Among the lines of this listing, count those that include "sesenta" and state the count by itself.
--------------------------------------------------
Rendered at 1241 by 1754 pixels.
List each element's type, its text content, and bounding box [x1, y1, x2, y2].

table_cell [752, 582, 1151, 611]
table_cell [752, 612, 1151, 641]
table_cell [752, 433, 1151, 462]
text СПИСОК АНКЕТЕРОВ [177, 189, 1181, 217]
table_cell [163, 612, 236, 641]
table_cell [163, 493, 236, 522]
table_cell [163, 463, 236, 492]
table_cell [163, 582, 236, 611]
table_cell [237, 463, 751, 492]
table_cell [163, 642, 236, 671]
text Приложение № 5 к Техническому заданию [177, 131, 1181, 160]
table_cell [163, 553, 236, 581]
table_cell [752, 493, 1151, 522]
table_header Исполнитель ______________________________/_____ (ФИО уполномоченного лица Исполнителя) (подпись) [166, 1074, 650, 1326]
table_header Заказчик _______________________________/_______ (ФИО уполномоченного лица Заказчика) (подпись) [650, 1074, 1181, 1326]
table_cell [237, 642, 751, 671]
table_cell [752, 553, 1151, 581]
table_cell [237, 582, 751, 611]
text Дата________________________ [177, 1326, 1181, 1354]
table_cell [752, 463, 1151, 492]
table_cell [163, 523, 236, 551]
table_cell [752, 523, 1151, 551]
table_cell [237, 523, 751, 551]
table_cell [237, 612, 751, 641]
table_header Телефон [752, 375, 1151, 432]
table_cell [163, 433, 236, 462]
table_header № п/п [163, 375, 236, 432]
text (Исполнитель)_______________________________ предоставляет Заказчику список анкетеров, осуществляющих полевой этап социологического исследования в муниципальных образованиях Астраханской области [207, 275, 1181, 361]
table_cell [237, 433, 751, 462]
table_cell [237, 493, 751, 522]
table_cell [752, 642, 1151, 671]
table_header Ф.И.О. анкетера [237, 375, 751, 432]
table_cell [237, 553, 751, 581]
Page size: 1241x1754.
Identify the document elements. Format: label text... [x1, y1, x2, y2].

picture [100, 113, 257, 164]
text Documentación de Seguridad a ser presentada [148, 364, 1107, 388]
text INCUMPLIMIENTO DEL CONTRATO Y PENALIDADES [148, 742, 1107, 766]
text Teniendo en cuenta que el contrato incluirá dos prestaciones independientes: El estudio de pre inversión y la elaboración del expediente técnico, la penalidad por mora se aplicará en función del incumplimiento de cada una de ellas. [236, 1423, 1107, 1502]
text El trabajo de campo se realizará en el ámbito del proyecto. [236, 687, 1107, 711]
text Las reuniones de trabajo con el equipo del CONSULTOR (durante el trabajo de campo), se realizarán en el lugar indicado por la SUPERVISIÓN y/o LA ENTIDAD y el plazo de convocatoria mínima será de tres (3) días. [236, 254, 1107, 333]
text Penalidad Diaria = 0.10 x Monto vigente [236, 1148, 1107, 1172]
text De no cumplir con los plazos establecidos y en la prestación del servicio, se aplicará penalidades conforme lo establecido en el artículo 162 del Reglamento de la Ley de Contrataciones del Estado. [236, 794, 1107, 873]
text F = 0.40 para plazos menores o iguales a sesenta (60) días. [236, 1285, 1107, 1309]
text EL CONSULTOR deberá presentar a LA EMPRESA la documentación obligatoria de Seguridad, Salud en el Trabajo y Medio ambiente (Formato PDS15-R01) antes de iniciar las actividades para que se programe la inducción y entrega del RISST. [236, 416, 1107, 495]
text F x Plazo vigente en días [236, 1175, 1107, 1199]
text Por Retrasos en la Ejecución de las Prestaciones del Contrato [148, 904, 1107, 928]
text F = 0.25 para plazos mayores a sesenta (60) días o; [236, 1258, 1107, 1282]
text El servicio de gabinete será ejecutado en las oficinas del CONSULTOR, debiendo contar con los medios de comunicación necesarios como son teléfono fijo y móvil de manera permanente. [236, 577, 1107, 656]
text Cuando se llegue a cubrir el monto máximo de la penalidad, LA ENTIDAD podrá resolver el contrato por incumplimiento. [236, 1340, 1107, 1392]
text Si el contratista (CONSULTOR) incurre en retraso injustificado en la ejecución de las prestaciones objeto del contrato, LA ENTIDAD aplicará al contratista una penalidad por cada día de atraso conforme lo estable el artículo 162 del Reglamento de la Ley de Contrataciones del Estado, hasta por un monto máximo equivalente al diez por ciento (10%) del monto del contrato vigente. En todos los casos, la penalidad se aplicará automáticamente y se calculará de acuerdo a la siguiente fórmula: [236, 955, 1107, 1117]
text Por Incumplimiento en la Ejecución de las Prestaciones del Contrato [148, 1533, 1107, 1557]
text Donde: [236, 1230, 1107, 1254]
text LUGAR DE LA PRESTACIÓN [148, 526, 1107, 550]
--------------------------------------------------
◆ **PROBLEM SOLUTION**
2